VLAN 302 on the switch, which is connected to the interface on the firewall, and both sides of the up-link are untagged (U) (on the firewall port 3, and port 46 on the Aruba switch)

VLAN 302 is just randomly selected VLAN number between 1 - 4094 correct?  VLAN 302's default gateway is 10.0.0.5 (firewall).

VLAN 302 asks its default gateway (10.0.0.5, firewall IP) what to do, and firewall returns since its connected to port 3 (10.0.3.1 untagged) on the firewall, and since its an untagged member of VLAN 302 on switch port 46, assign VLAN 302 10.0.3.1.

And this is how VLAN 302 = 10.0.3.1, Am I correct?
Original Message:
Sent: Jul 05, 2022 08:22 AM
From: Tony Antony
Subject: Aruba 2390f VLANs

Ok thank you it makes sense.  That's what I thought but just wanted to confirm since I didn't setup this network, and there's no documentation.
Original Message:
Sent: Jul 01, 2022 07:25 PM
From: Davide Poletto
Subject: Aruba 2390f VLANs

Hi,

"My question is, how does port 46 know to get the Wireless 10.0.3.1 network?  Because port 46 is on VLAN 302 which doesn't exist in the Firewall.

The interface 46 of the Aruba 2930F, being untagged member of VLAN id 302, accepts untagged traffic...and it is connected to a Layer 3 interface (routed interface) on the WatchGuard M270 firewall (the firewall is acting as a Router on its interface 3 with IP Address equal to 10.0.3.1)...the Aruba 2930F's interface 46 is just the medium through which you are creating a Layer 2 extension of that SVI...and, indeed, any edge device include the Switch itself on that VLAN id) connected to an access port untagged on VLAN 302 once set with 10.0.3.1 as its Default Gateway, will be able to communicate with the 10.0.3.1. 

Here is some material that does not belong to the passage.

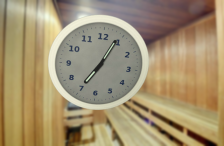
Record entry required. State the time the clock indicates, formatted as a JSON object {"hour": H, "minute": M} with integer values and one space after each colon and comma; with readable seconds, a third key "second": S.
{"hour": 7, "minute": 4}
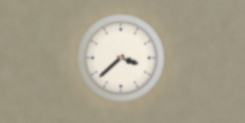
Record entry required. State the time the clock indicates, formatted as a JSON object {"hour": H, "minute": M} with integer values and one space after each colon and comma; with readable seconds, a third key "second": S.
{"hour": 3, "minute": 38}
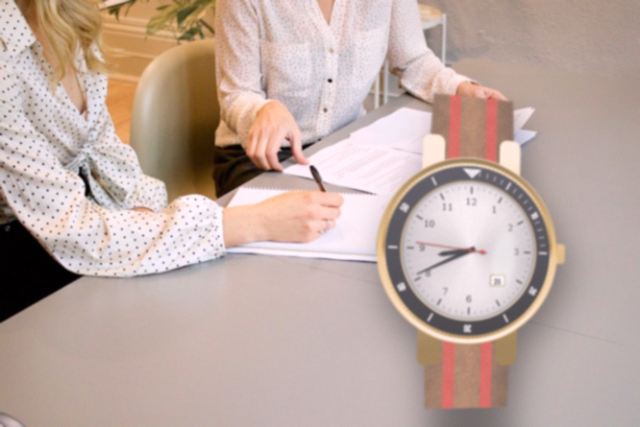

I'm used to Netgear managed switches, so this is a bit confusing.  Because if the port is (U) untagged with a VLAN number (302), shouldn't the port on the uplink Firewall should be on VLAN 302?"

No, not necessarily.

The point is that your are dealing with Interfaces (on both ends, Aruba 2930F switch and WatchGuard M270 firewall) that are untagged members of their internal respective VLAN (for sure the interface ethernet 46 of the Aruba 2930F switch is untagged member of its internal VLAN 302): the fact that an interface is untagged on a particular VLAN Id means that the incoming traffic is accepted when it is untagged and the outgoing traffic is send as untagged, only internally on the Switch the packets are tagged with that native VLAN Id 302. The same applies on the Firewall side. There is for sure a mismatch between the Switch and the Firewall's peer ports...but the traffic flows thank to the untagged nature of exchange packets.

Very different would be the story IF you assign the WatchGuard M270 Interface 3 a particular VLAN Id (tagged)...at that point the corresponding uplink interface 46 on the Aruba 2930F...must be configured as a tagged member of the very same VLAN Id (and thus that Firewall's VLAN Id should also exists on the Switch).

Try, as example, to tag with VLAN 1005 the Firewall interface 1 and with VLAN 1003 the Firewall interface 3, communication with the Aruba 2930F will stop immediately until you create VLAN 1005 and 1003 and assign Aruba 2930F interface 1 as Tagged member of VLAN 1005 and interface 46 as Tagged member of VLAN 1003...that way the traffic between each pair of ports will pass tagged and only if both ports are tagged member of the very same VLAN Id.

And to clarify...your network is not "flat" with no VLAN...on the contrary.